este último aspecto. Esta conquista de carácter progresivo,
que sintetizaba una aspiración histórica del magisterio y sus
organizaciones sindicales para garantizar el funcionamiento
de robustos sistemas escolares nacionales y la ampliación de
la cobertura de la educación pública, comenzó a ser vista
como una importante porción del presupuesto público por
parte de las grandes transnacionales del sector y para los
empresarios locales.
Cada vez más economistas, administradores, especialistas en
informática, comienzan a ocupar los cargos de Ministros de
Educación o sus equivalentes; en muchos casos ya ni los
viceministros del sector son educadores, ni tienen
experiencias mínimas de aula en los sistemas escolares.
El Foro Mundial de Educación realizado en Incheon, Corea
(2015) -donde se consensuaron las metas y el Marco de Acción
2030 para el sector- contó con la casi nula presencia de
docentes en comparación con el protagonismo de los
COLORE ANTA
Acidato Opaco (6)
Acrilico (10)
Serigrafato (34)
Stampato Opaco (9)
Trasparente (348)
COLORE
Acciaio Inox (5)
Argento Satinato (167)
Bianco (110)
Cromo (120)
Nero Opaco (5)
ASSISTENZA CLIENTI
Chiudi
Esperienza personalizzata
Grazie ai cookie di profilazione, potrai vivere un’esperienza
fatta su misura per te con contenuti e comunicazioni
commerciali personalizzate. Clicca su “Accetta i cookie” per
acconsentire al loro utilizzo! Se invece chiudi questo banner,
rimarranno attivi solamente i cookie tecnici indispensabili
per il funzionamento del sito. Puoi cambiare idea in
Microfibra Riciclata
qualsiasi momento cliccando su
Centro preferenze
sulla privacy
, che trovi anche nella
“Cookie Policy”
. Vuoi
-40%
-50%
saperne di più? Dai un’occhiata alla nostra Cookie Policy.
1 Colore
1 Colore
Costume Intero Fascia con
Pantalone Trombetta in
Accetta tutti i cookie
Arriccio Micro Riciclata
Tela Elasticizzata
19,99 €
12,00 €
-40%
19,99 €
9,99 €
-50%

_____

**BRIEF:** Take the line above containing "que sintetizaba una", the line containing "Educación o sus", and all lines in between, and copy them exactly without anything else.

**RESPONSE AREA:**
que sintetizaba una aspiración histórica del magisterio y sus
organizaciones sindicales para garantizar el funcionamiento
de robustos sistemas escolares nacionales y la ampliación de
la cobertura de la educación pública, comenzó a ser vista
como una importante porción del presupuesto público por
parte de las grandes transnacionales del sector y para los
empresarios locales.
Cada vez más economistas, administradores, especialistas en
informática, comienzan a ocupar los cargos de Ministros de
Educación o sus equivalentes; en muchos casos ya ni los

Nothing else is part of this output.